Bundeswehr verdoppelt Schulveranstaltungen in Sachsen – Friedensaktivisten protestieren

Kritik an steigender Militärpräsenz in Schulen - Bundeswehr verdoppelt Schulveranstaltungen in Sachsen – Friedensaktivisten protestieren
Von der Bundeswehr organisierte Veranstaltungen an sächsischen Schulen haben sich seit 2020 mehr als verdoppelt. Neue Zahlen zeigen einen Anstieg von 212 Aktivitäten im Jahr 2020 auf 451 im Jahr 2024. Dieser Zuwachs stößt bei Friedensaktivisten auf Kritik, die darauf hinweisen, dass humanitäre Gruppen mit weitaus größeren Einschränkungen beim Zugang zu Schulen konfrontiert sind.

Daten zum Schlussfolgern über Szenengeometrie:
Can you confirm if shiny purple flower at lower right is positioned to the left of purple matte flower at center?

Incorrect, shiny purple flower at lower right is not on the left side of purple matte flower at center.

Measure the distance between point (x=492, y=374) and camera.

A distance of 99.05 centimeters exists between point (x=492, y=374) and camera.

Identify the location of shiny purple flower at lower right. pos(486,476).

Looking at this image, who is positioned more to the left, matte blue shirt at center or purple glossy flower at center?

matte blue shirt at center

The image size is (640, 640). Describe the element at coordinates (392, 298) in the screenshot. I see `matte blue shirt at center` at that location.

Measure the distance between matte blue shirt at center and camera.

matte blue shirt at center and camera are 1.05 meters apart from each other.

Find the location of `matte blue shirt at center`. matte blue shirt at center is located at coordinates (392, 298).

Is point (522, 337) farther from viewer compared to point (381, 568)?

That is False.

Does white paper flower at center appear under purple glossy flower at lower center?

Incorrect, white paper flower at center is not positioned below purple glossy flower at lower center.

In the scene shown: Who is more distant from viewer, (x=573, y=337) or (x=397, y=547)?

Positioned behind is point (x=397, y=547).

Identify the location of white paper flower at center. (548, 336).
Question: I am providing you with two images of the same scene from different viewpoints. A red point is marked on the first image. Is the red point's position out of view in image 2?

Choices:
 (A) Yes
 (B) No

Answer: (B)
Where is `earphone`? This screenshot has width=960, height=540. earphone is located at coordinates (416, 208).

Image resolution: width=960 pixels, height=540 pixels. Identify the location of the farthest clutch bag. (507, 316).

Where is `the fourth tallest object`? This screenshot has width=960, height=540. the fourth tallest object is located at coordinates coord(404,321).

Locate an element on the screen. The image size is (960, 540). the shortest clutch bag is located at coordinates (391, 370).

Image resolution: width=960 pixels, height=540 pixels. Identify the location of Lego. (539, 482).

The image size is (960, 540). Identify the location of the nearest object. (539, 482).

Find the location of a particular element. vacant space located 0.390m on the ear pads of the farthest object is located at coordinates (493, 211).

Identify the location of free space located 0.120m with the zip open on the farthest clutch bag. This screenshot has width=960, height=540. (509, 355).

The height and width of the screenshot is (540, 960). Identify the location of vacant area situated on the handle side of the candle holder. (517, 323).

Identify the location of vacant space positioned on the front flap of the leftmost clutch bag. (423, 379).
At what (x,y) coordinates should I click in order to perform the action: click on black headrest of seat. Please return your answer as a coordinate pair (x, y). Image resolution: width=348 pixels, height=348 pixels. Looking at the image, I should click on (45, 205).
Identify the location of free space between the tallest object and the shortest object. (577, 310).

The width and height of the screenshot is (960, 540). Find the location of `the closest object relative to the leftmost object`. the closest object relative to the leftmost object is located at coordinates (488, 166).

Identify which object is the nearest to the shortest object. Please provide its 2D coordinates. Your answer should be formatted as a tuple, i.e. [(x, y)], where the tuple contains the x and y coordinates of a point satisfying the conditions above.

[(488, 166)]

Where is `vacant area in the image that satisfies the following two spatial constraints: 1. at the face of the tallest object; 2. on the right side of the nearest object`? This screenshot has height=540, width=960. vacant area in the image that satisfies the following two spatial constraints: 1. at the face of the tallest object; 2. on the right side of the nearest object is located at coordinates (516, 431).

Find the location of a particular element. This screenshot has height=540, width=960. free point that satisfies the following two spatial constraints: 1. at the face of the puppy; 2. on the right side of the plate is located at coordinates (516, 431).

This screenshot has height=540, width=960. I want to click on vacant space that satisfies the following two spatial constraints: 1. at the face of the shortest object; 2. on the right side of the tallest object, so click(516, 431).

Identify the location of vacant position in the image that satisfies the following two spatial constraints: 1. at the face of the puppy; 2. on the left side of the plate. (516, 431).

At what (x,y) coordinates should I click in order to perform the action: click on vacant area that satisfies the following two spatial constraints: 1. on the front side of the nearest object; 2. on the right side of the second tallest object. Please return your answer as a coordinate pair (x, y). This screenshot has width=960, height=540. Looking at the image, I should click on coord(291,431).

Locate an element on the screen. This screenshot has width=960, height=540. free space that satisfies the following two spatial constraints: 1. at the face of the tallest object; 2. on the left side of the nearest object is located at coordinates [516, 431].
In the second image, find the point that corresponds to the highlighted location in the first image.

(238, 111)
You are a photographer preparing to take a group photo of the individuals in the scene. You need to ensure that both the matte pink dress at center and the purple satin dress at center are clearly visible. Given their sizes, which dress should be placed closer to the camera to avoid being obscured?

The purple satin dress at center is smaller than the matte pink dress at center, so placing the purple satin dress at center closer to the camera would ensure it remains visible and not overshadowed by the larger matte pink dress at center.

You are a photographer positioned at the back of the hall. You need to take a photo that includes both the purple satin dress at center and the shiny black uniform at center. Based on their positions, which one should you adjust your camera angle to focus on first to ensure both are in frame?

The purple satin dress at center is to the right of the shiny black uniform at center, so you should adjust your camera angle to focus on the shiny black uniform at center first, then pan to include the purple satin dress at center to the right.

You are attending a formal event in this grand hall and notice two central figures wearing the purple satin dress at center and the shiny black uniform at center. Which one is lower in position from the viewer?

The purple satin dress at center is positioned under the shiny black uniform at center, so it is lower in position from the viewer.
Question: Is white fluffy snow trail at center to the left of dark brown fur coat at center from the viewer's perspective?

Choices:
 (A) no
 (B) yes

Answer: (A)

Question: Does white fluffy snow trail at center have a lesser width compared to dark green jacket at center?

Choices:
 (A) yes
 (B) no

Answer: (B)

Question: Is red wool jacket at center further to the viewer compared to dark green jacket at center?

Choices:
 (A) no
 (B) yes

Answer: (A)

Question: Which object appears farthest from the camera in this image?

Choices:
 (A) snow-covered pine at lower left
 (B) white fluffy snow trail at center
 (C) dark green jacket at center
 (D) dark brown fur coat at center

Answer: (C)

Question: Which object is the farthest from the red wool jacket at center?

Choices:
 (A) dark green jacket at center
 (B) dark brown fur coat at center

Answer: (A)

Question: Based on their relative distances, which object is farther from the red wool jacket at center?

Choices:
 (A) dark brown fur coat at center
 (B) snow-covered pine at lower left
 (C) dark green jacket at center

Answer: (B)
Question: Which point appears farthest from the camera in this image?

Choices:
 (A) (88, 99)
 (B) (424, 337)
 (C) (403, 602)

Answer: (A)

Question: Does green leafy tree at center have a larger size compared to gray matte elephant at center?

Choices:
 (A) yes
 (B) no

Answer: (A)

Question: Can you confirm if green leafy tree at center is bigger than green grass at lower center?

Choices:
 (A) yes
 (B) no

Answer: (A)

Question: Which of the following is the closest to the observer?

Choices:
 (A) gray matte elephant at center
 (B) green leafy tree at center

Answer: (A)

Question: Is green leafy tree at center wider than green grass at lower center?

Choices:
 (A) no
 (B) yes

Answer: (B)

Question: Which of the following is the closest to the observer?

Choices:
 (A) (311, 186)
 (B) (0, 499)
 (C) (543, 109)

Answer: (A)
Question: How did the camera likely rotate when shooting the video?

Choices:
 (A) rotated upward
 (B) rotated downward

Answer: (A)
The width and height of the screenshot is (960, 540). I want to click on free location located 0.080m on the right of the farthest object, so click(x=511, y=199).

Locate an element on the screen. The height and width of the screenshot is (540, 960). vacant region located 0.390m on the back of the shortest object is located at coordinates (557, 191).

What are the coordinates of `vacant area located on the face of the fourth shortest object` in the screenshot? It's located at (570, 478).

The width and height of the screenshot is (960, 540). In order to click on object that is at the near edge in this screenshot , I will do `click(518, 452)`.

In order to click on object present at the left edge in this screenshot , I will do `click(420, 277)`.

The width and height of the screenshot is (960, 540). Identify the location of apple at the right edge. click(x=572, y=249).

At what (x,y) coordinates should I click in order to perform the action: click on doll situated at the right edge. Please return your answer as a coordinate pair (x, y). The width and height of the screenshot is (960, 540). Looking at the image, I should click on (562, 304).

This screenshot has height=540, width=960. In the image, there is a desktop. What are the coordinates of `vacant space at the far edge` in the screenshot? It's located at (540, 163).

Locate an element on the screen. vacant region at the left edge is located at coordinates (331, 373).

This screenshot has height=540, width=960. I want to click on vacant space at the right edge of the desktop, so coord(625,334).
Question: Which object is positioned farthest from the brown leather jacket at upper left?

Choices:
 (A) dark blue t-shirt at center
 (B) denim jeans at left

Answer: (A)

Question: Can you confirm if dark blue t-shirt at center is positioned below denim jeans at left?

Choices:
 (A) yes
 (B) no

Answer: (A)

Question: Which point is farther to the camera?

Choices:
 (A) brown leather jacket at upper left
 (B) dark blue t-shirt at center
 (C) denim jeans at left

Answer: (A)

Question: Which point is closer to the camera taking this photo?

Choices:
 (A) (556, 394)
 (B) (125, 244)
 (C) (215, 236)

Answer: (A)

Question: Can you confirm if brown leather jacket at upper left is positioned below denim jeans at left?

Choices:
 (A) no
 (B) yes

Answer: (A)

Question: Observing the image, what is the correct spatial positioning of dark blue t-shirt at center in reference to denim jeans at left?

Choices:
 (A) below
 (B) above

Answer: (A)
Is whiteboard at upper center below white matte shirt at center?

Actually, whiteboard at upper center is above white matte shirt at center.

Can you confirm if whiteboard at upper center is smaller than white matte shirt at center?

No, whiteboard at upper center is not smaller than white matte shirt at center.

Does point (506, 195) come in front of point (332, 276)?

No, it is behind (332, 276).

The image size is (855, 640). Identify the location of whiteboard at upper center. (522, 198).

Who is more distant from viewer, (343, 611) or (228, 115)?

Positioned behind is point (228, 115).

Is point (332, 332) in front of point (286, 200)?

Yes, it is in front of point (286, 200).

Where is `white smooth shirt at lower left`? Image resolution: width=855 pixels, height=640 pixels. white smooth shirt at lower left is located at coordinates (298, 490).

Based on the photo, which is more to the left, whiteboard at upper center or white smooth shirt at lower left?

AUFGABENSTELLUNG:
Wie lautet der Satz „Neue Zahlen zeigen einen Anstieg von 212 Aktivitäten im Jahr 2020 auf 451 im Jahr 2024.“ aus dem bereitgestellten Text auf Englisch?

LÖSUNG:
New figures show an increase from 212 activities in 2020 to 451 in 2024.